Brief: Collect every line in the records below that contains the word "Метод".

Extracted entries:
┄┄┄┄┄┄

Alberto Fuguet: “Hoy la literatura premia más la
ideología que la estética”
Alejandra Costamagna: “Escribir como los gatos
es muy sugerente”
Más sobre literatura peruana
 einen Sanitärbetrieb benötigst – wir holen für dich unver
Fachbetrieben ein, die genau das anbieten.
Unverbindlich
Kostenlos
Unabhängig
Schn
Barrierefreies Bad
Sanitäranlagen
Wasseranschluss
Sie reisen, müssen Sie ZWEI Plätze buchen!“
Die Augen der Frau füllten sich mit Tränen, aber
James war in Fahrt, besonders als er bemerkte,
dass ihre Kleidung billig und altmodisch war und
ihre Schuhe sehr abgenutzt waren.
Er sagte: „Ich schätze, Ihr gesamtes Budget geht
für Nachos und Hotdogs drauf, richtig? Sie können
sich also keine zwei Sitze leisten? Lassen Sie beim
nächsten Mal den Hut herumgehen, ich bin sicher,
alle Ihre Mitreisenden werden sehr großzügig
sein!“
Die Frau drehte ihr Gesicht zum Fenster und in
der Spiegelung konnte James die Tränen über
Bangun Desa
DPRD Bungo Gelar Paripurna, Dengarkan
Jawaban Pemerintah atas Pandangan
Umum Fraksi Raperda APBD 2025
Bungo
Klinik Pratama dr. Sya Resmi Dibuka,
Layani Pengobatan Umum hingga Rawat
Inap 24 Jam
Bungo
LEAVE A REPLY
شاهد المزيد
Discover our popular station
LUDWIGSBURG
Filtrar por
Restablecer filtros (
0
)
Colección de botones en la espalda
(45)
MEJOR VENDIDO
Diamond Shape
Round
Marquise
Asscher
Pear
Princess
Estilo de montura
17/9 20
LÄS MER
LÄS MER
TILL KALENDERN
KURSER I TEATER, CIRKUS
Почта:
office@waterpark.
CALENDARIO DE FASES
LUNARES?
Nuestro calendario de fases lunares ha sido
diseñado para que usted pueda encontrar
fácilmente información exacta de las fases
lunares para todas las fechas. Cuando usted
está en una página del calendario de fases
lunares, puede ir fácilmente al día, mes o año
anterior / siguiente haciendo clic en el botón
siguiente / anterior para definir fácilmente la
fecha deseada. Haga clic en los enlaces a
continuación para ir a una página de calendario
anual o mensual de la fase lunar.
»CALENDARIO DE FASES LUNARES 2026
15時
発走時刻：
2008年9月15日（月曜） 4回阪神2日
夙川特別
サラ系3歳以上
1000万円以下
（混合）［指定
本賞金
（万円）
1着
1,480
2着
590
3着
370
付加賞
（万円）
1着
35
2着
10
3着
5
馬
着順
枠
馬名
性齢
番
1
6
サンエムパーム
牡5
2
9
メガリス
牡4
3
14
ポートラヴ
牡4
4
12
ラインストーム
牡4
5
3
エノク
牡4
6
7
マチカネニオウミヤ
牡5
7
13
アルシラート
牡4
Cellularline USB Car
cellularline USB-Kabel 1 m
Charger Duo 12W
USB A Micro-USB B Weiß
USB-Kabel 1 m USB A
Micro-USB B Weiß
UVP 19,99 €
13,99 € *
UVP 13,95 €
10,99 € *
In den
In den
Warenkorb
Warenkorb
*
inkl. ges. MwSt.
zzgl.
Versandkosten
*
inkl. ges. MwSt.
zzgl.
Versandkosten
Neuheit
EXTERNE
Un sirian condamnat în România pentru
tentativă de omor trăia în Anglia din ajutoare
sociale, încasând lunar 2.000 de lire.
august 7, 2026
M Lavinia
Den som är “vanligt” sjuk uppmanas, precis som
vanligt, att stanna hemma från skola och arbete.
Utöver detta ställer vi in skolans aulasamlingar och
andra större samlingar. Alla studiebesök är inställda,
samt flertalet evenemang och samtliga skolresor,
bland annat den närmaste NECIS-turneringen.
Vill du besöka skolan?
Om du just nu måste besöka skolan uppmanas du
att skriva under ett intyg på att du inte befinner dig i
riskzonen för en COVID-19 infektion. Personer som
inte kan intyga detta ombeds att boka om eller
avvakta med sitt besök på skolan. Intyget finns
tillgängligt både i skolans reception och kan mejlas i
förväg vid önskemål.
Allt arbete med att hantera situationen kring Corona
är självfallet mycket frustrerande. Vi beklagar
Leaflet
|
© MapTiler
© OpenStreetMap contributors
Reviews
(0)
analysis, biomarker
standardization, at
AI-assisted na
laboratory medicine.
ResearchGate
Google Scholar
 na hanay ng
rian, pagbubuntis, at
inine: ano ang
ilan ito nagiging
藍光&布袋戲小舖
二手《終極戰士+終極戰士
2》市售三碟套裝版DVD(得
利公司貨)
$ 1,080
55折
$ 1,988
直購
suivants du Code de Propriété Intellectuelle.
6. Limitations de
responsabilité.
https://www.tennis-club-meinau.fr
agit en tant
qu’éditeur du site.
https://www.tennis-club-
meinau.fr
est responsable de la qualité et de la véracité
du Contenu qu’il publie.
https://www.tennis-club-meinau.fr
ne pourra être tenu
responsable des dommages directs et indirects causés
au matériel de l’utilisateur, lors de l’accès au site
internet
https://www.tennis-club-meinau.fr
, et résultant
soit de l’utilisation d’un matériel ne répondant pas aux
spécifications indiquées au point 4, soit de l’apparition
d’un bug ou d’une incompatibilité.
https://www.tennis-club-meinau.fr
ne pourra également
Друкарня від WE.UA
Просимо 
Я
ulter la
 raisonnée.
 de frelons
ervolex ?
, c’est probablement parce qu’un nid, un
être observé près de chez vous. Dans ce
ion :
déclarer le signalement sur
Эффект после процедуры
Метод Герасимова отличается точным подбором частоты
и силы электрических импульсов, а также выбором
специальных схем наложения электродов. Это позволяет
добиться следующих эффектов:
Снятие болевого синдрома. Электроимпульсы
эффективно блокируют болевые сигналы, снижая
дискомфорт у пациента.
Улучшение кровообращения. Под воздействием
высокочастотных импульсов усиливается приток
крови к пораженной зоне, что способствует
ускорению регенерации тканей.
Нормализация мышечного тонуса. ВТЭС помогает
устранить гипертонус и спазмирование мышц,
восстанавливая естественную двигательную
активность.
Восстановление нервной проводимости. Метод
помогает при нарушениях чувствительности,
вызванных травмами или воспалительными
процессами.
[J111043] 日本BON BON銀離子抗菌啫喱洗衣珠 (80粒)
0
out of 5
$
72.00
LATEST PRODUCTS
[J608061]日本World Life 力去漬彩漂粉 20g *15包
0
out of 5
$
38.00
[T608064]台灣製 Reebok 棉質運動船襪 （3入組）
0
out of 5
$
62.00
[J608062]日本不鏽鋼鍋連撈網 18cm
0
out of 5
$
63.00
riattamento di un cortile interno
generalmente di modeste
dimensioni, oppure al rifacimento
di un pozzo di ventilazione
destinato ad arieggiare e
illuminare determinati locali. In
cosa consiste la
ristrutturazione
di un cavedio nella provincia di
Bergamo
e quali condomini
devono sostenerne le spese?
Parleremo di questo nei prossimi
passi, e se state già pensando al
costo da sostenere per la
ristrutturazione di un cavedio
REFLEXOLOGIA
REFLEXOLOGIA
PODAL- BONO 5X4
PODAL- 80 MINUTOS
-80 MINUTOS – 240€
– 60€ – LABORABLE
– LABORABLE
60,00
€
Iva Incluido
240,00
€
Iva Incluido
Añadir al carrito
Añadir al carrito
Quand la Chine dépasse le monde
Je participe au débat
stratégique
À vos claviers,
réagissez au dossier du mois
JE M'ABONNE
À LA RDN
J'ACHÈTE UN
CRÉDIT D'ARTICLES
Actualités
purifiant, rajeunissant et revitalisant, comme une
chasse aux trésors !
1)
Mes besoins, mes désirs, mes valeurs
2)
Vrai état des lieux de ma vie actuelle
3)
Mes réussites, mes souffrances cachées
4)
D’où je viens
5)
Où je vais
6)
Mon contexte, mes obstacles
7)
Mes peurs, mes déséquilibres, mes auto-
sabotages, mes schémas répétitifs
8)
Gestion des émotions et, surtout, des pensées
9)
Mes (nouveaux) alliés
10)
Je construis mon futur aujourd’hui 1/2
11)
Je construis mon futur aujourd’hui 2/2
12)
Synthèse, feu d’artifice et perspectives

┄┄┄┄┄┄

Task answer:
Метод Герасимова отличается точным подбором частоты
Восстановление нервной проводимости. Метод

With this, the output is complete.